Grade: C-
Hotness Level: Ember
Kink Level: No Kink
Genre: Contemporary
Series: Don Tillman #2
Published: 12/30/14
Reviewed by Anne
287 ebook pages
I loved The Rosie Project. It was one of my favorite reads last year and one I’ve mentioned to friends off and on. It was funny and sweet and romantic. When I saw that The Rosie Project was coming out, I jumped at the chance to read an ARC of it from NetGalley. It was a disappointing read for me, mostly because I was expecting something funny, romantic, and sweet. So, in an effort to present an honest review, I’m just going to use the back cover blurb for the book to explain what it’s about:
THE ROSIE PROJECT WAS COMPLETE BUT I WAS UNPREPARED FOR THE ROSIE EFFECT.
GREETINGS. My name is Don Tillman. I am forty-one years old. I have been married to Rosie Jarman, world’s most perfect woman, for ten months and ten days.

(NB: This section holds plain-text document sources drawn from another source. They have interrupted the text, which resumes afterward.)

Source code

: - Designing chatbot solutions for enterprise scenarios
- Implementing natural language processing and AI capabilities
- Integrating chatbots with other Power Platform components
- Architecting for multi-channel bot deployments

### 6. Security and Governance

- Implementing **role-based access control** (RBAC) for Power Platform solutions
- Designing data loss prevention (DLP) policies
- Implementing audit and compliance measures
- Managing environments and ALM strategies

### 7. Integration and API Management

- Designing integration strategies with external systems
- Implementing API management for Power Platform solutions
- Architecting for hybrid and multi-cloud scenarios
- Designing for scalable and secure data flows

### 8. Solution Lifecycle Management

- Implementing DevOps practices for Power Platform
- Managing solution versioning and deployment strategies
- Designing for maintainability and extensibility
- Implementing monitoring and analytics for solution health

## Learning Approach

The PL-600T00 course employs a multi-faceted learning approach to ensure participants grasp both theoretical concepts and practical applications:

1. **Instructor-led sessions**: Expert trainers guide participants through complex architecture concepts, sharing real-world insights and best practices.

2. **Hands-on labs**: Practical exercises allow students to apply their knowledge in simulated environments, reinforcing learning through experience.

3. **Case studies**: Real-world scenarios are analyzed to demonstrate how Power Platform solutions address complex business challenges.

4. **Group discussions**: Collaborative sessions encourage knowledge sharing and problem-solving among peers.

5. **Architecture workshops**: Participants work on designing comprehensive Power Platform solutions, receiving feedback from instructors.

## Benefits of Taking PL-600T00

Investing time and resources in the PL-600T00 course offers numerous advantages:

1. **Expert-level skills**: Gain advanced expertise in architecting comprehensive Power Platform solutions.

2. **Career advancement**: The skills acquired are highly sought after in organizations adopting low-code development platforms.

Marriage added significant complexity to my life. When we relocated to New York City, Rosie brought three maximum-size suitcases. We abandoned the Standardised Meal System and agreed that sex should not be scheduled in advance.
Then Rosie told me we had ‘something to celebrate’, and I was faced with a challenge even greater than finding a partner.
I have attempted to follow traditional protocols and have sourced advice from all six of my friends, plus a therapist and the internet.
The result has been a web of deceit. I am now in danger of prosecution, deportation and professional disgrace.
And of losing Rosie forever.
To me this blurb read like a marriage-in-trouble romance. As it turns out, The Rosie Effect is not a romance. It was funny in places, but more sad than sweet. I’ve read marriage-in-trouble romances before and enjoyed them, because the focus in fixing the marriage and things getting better. For about 90% of this book things just get worse and worse. It’s painful to read, even though there are many funny parts.
Don’s friend Gene is back and I hate him even more than in the last book. There’s an evil social worker I couldn’t stand and very, very little interaction between Don and Rosie. Seriously, Don and Rosie don’t have a whole lot of on page time together. A lot of their problems would have been resolved if they’d been honest with each other or even just talked a bit more. Instead, Don had several people giving him advice that he keep things from Rosie in the name of not adding to her stress level.
It was good as fiction, but it sucked as a romance. As just general fiction I’d give it a B, but for romance I give it a D. I’ll average those to a C- or 3 stars. Giving this such a low grade is sad, because The Rosie Project was such an incredibly good book. Is there a series that went off the rails for you with the second book?